***** Page text *****

The Development of Memory in Infants

Memory is not a single entity but a patchwork of several different forms of information storage that emerge progressively with the maturation of different brain circuits. Babies begin life with a primitive yet very useful set of memory skills; lower parts of the brain can store information, but it is at an automatic level, beneath consciousness, and lasts for relatively short periods of time. Then, starting at eight or nine months of age, they show signs of a more flexible, deliberate type of information storage, the first inklings of memory as we more commonly think of it. Memories then grow longer and increasingly conscious throughout the preschool years until finally, during early elementary school years, children become aware of their own memory skills and begin to use them in a truly mature way—to intentionally study and acquire new information.

The development of memory is both fascinating and fundamental to every other aspect of cognitive growth. It's fascinating because in a very real sense, we are the sum total of what we can remember; memories create the mental continuity that gives each of us a coherent sense of who we are and what we have uniquely experienced. Watching memory dawn in a young child is almost like seeing consciousness gradually emerge out of the fog bank of early experience. Memory development is also critically important, because the brain's enormous capacity to store information is what makes every kind of learning possible. Whether it's bonding with Mother, recognizing Aunt Betsy, mastering crawling, associating words with objects, or figuring out that water is wet, every mental advance depends on the brain's ability to file away experience and then use this stored information to act with greater wisdom and efficiency. Memory is truly the cornerstone of intellectual growth, the brain's sole means of acquiring knowledge, so it is not surprising that even in infancy, it serves as a marker for later intelligence. At the same time, memory flexible skill that can improve with practice. By understanding how the brain's various storage systems develop, we may be able to optimize the several mnemonic skills that are essential to intellectual growth.

***** Records supplied *****

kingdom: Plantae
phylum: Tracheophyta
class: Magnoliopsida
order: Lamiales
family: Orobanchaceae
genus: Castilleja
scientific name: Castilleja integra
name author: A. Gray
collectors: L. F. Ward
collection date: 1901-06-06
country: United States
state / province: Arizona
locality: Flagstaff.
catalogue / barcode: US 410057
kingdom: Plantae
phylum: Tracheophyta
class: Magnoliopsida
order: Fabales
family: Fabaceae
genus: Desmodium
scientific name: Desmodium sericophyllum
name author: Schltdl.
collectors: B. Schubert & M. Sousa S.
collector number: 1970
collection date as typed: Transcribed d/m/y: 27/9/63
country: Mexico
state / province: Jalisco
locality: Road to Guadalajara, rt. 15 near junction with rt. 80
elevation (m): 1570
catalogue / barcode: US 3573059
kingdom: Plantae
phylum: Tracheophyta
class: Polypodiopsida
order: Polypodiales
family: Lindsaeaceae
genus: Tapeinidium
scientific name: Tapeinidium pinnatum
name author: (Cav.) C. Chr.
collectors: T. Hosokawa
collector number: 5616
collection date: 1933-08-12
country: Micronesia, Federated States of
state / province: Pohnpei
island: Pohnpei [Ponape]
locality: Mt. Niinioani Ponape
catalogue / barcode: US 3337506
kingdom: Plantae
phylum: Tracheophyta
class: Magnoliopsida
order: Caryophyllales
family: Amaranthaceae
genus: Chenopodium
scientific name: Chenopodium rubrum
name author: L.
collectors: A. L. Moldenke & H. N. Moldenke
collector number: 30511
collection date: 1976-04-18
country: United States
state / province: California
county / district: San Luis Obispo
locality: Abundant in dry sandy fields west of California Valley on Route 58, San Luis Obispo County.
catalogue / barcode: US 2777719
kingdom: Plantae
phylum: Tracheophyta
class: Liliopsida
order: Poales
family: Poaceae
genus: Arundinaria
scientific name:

*****

→ Required action: Repeat the passage on memory development in infants from "The Development of Memory in" up to and including "acquire new information.". The entries come from a separate source.

→ Response:
The Development of Memory in Infants

Memory is not a single entity but a patchwork of several different forms of information storage that emerge progressively with the maturation of different brain circuits. Babies begin life with a primitive yet very useful set of memory skills; lower parts of the brain can store information, but it is at an automatic level, beneath consciousness, and lasts for relatively short periods of time. Then, starting at eight or nine months of age, they show signs of a more flexible, deliberate type of information storage, the first inklings of memory as we more commonly think of it. Memories then grow longer and increasingly conscious throughout the preschool years until finally, during early elementary school years, children become aware of their own memory skills and begin to use them in a truly mature way—to intentionally study and acquire new information.